Wednesday, February 01, 2006
This post was also published in InfoWorld.
At the last InfoWorld SOA Executive Forum, I asked the audience for a show of hands on the following question: "Who thinks it's easier to build an app that communicates to a web service than it is to write an app that communicates to a database?" Of this very sophisticated audience of senior IT architects and managers only two people raised their hands.
After having spent countless amounts of time and money implementing service-oriented architectures, enterprises are finding that it's still incredibly difficult to build new user-facing applications that tie services together. Why? Because enterprises are trying to build composite apps with traditional technologies such as J2EE.
It's hard enough using this approach to build a basic HTML application that talks to a single database. It is nearly impossible when you're using the same tools to create applications with rich interfaces that integrate with multiple services including RSS, SOAP, REST and database stored procedures. Java is great for doing certain kinds of applications, including things like ERP systems and transaction orchestration. It is not ideally suited to line-of-business IT types of developers trying to rapidly develop rich new applications that integrate services from an SOA infrastructure.
On the Internet, composite applications are commonly called "Web 2.0" or "mashup" applications, and feature rich AJAX user interfaces that integrate data from multiple data sources. If you look at Web 2.0 companies that are having success, such as Facebook, flickr, Friendster, and MySpace, they're all running a lightweight architecture, the open source LAMP (Linux, Apache, MySQL, PHP/Python/Perl) stack on large clusters of commodity machines.

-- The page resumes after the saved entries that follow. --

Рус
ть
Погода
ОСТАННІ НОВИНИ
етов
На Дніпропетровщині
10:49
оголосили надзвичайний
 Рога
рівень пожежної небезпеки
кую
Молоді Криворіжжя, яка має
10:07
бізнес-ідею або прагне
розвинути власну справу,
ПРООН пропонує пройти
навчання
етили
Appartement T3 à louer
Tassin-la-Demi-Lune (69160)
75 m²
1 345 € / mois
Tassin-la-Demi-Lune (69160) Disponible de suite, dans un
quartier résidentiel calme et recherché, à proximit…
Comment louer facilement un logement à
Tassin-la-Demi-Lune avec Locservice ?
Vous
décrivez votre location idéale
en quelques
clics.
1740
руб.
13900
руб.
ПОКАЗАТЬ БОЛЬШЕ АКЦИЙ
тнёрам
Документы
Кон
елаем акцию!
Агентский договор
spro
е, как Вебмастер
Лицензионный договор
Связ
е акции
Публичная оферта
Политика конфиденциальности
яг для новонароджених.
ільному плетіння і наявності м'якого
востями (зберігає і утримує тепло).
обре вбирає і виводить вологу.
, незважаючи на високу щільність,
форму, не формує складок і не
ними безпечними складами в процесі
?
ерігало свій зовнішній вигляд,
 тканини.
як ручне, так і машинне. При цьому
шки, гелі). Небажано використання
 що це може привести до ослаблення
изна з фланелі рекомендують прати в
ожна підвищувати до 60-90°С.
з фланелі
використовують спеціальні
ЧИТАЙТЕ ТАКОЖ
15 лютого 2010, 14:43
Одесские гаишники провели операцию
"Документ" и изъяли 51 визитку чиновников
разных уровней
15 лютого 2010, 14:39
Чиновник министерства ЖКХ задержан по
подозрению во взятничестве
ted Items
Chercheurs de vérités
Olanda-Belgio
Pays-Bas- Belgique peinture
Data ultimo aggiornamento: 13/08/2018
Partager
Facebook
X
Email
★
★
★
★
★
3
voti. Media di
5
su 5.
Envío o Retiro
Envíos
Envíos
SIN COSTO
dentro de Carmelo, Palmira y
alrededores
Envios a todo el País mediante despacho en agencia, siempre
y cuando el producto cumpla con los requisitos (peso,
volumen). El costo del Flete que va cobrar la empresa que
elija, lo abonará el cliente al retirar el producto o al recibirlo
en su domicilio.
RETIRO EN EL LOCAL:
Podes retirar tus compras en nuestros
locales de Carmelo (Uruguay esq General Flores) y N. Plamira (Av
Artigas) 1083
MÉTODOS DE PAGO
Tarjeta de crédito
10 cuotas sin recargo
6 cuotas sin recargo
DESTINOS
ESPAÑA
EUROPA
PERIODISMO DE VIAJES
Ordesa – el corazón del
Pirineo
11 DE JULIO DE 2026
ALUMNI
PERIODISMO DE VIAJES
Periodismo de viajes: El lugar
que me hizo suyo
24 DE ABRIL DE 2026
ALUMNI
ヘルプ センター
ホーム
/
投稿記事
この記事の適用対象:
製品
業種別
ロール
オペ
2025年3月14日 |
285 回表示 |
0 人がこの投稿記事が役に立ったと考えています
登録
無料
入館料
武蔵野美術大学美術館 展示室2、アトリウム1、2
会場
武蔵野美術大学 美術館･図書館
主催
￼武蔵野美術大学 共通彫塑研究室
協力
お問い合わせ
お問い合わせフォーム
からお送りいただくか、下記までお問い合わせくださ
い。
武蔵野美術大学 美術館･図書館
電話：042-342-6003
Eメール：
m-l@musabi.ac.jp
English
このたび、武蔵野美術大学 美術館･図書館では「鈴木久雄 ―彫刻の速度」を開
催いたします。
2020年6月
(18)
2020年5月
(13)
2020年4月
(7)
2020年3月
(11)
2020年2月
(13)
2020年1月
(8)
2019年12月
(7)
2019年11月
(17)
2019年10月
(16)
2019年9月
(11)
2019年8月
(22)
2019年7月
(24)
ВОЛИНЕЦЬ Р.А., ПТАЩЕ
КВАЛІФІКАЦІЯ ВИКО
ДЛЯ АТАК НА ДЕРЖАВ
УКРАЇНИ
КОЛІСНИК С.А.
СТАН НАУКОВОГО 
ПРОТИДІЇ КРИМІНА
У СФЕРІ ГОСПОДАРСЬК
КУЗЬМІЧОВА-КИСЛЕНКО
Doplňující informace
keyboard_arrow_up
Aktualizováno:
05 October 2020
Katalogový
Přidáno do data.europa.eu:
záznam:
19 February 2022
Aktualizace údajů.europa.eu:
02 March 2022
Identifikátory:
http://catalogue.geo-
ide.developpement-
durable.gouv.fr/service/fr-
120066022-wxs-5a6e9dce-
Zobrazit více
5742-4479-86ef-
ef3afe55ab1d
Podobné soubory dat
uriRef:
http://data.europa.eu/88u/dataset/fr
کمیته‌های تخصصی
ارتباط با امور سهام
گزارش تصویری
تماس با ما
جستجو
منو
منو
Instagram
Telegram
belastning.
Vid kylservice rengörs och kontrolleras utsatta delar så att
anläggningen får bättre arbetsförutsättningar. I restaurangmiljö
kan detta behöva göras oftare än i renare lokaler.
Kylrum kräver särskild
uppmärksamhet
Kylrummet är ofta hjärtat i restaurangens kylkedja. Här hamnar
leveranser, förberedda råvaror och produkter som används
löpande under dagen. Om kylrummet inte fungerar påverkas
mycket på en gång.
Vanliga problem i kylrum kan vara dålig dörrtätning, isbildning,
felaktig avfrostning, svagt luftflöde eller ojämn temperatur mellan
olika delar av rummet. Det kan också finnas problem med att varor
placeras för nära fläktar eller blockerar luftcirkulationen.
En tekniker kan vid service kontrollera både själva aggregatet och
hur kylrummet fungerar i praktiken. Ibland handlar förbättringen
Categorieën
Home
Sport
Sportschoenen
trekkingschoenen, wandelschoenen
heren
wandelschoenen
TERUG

When "Web 1.0" happened, consumers could use their computers to buy plane tickets, check the weather, and buy books. But when they went to work, if they wanted to change their health plan, they had to call HR. If they wanted to find the latest price of a part, they had to call their supplier and have a price sheet faxed to them. This disconnect between home and work life very quickly evaporated, and now virtually all information that people need at work is available online.
Large organizations need to quickly deliver composite apps, like CRM applications that integrate services. That way they can show, for example, that a customer's last five orders have been delayed before they make a sales call and get ambushed by an irate person on the other line. Before the web, the user facing applications within an enterprise were usually written with scripting languages like Visual Basic and Powersoft's PowerScript. By using the next generation of scripting languages PHP, Python, and Perl -- instead of Java, line of business IT can create applications much more rapidly that integrate diverse services, bringing Web 2.0 style applications to the enterprise.